IPF is a serious lung disease, and until today, there is no effective way to treat it. In this study, 71 FRDEGs from 293 FRGs were identified in disease samples compared to normal control in the GSE110147 dataset. The bioprocess enrichment analysis showed that the 71 FRDEGs mentioned above were significantly correlated with a series of biological processes: cellular responses to stimulus and various situations. Persistent alveolar epithelial injury and the abnormal repair are the important causes of lung fibrosis [25]. Therefore, cellular responses to the persistent injury are important in the development of IPF. Abnormal cellular responses may lead to epithelial-mesenchymal transition (EMT), which may promote the development of lung fibrosis [15]. Therefore, FRGs may participate in the development of IPF according to these biological processes.
Furthermore, KEGG pathways analysis of 71 FRDEGs and the module identified from the PPI network showed that cell growth and death, pathways associated cancer and signal transduction were significant enriched pathways. Similar to cancer, IPF affects susceptible individuals and shares common risk factors for cancer such as smoking, environmental or professional exposure, viral infections, and chronic tissue injury [26]. The incidence of cancer in IPF patients is higher compared with matched controls, especially for lung cancer [27]. Ferroptosis, FoxO signaling pathway, HIF-1 signaling pathway and so on play key roles in the development and prognosis of cancer [28–31]. In addition, the programmed death ligand-1/programmed cell death 1 (PD-L1/PD-1) axis can promote cancer cells to escape the surveillance of the immune system. And studies showed that PD-L1 was overexpressed in the lung tissues [32], lung fibroblasts [33] and CD4 T cells [34] in IPF. Therefore, we speculated that FRDEGs may participate in the development of cancer in patients with IPF according to these pathways.
MicroRNAs (miRNAs), a kind of small non-coding regulatory rna, are composed of 18–25 nucleotides that inhibit the translation or degradation of RNA transcripts in a sequence-specific manner, thus controlling the expression of protein-coding/non-protein-coding genes [35, 36]. To date, several studies have suggested that differently expressed miRNAs, DEGs, and microRNA-controlled differential gene expression represent key topics in the field of biomedical research into pulmonary fibrosis [37–39]. In this study, we constructed a miRNA-target FRDEGs network, and found that ITGB8 has the highest degree in the network, followed by ACSL4 and PIK3CA, which may be important biomarkers for regulating IPF. According to searching in the ILDGDB database [40] (a manually curated database of genomics, transcriptomics, proteomics and drug information for interstitial lung diseases), no related study was found for the three genes in patients with IPF. However, studies have verified the important role of ITGB8 in renal fibrosis [41], ACSL4 in liver fibrosis [42] and PIK3CA in myocardial fibrosis [43]. Therefore, further study is needed.
Subsequently, we verified the expression of 19 candidate key genes derived from the miRNA-target network and the PPI network in the GSE32537 dataset, then, 5 key genes were found.
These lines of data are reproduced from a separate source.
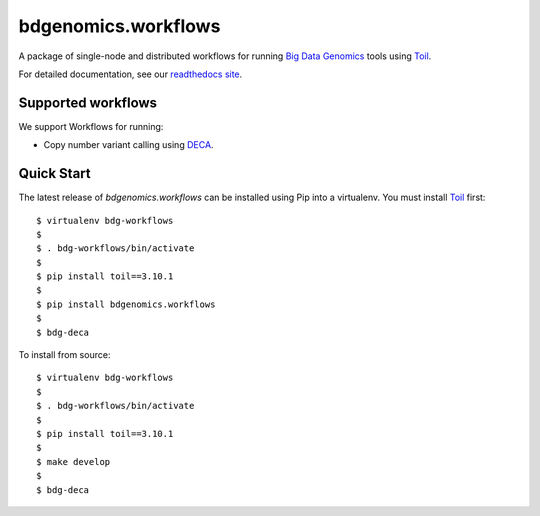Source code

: bdgenomics.workflows
====================

A package of single-node and distributed workflows for running `Big Data
Genomics`_ tools using `Toil`_.

.. _Big Data Genomics: https://github.com/bigdatagenomics
.. _Toil: https://github.com/BD2KGenomics/toil

For detailed documentation, see our `readthedocs site`_.

.. _readthedocs site: https://bdg-workflows.readthedocs.io

Supported workflows
-------------------

We support Workflows for running:

* Copy number variant calling using `DECA`_.

.. _DECA: https://github.com/bigdatagenomics/deca

Quick Start
-----------

The latest release of `bdgenomics.workflows` can be installed using Pip
into a virtualenv. You must install `Toil`_ first::

  $ virtualenv bdg-workflows
  $
  $ . bdg-workflows/bin/activate
  $
  $ pip install toil==3.10.1
  $
  $ pip install bdgenomics.workflows
  $
  $ bdg-deca

To install from source::

  $ virtualenv bdg-workflows
  $
  $ . bdg-workflows/bin/activate
  $
  $ pip install toil==3.10.1
  $
  $ make develop
  $
  $ bdg-deca
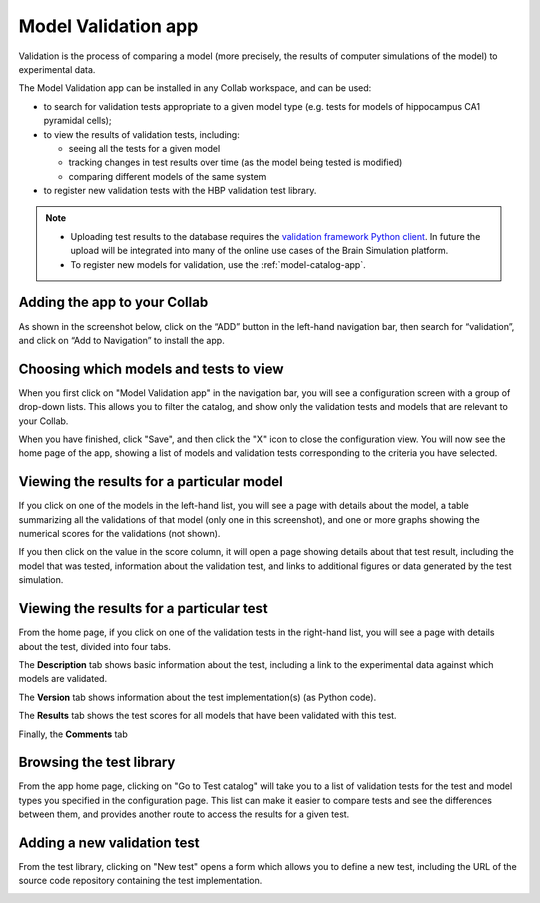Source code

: ####################
Model Validation app
####################

Validation is the process of comparing a model
(more precisely, the results of computer simulations of the model) to experimental data.

The Model Validation app can be installed in any Collab workspace, and can be used:

- to search for validation tests appropriate to a given model type 
  (e.g. tests for models of hippocampus CA1 pyramidal cells);
- to view the results of validation tests, including:

  - seeing all the tests for a given model
  - tracking changes in test results over time (as the model being tested is modified)
  - comparing different models of the same system

- to register new validation tests with the HBP validation test library.

.. note:: 

    - Uploading test results to the database requires the `validation framework Python client`_.
      In future the upload will be integrated into many of the online use cases of the Brain Simulation platform.
    - To register new models for validation, use the :ref:`model-catalog-app`.


Adding the app to your Collab
-----------------------------

As shown in the screenshot below, click on the “ADD” button in the left-hand navigation bar,
then search for “validation”, and click on “Add to Navigation” to install the app.

.. image:: images/validation_app_add_to_navigation.png
   :width: 858
   :align: center


Choosing which models and tests to view
---------------------------------------

When you first click on "Model Validation app" in the navigation bar,
you will see a configuration screen with a group of drop-down lists.
This allows you to filter the catalog, and show only the validation tests and models that are relevant to your Collab.

.. image:: images/validation_app_configure.png
   :width: 564
   :align: center

When you have finished, click "Save", and then click the "X" icon to close the configuration view.
You will now see the home page of the app, showing a list of models and validation tests corresponding to the criteria you have selected.

.. image:: images/validation_app_hippocampus.png
   :width: 681
   :align: center


Viewing the results for a particular model
------------------------------------------

If you click on one of the models in the left-hand list, you will see a page with details about the model,
a table summarizing all the validations of that model (only one in this screenshot), and one or more graphs
showing the numerical scores for the validations (not shown).

.. image:: images/validation-app-example-model.png
   :width: 519
   :align: center

If you then click on the value in the score column, it will open a page showing details about that test result,
including the model that was tested, information about the validation test, and links to additional figures or
data generated by the test simulation.

.. image:: images/validation-app-result-detail1.png
   :width: 668
   :align: center

.. image:: images/validation-app-result-detail2.png
   :width: 678
   :align: center

Viewing the results for a particular test
-----------------------------------------

From the home page, if you click on one of the validation tests in the right-hand list,
you will see a page with details about the test, divided into four tabs.

The **Description** tab shows basic information about the test, including a link to the experimental
data against which models are validated.

.. image:: images/validation-app-test-description.png
   :width: 669
   :align: center

The **Version** tab shows information about the test implementation(s) (as Python code).

.. image:: images/validation-app-test-version.png
   :width: 668
   :align: center

The **Results** tab shows the test scores for all models that have been validated with this test.

.. image:: images/validation-app-test-results.png
   :width: 671
   :align: center

Finally, the **Comments** tab 

.. image:: images/validation-app-test-comments.png
   :width: 674
   :align: center


Browsing the test library
-------------------------

From the app home page, clicking on "Go to Test catalog" will take you to a list of validation tests
for the test and model types you specified in the configuration page. This list can make it easier to
compare tests and see the differences between them, and provides another route to access the results
for a given test.

.. image:: images/validation-app-test-library.png
   :width: 734
   :align: center


Adding a new validation test
----------------------------

From the test library, clicking on "New test" opens a form which allows you to define a new test,
including the URL of the source code repository containing the test implementation.

.. image:: images/validation-app-new-test.png
   :width: 676
   :align: center


.. _`validation framework Python client`: http://hbp-validation-client.readthedocs.io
According to linear regression, ACSL1 was the strongest predictor for lung function and quality of life. ACSL1 plays a key role in fatty acid metabolism. Studies have found that lipid metabolism dysregulation play an important role in the pathogenesis of IPF [44, 45]. In addition, the levels of stearic acid (the one of fatty acid) is down-regulated in IPF lung tissues than in control lung tissues, and further study found that stearic acid had antifibrotic activity [45]. Therefore, ACSL1 may play a key role in the development of IPF according to regulating the fatty acid metabolism. Interestingly, ACSL1 is up-regulated in the GSE110147 dataset, however, it is down-regulated in the GSE32537 dataset. The expression level of ACSL1 may need further study to confirm.
The drugs were also screened in DrugBank and PubMed for ACSL1, ITGB8 and CP. Four drugs and sixteen drugs have been found to act on ACSL1 and CP, respectively. For example, representative compound 13 was remarkable inhibitor against not only ACSL1 (IC50 = 0.042 µM) but also other ACSL isoforms [23]. However, more experimental verifications are still needed to prove this hypothesis.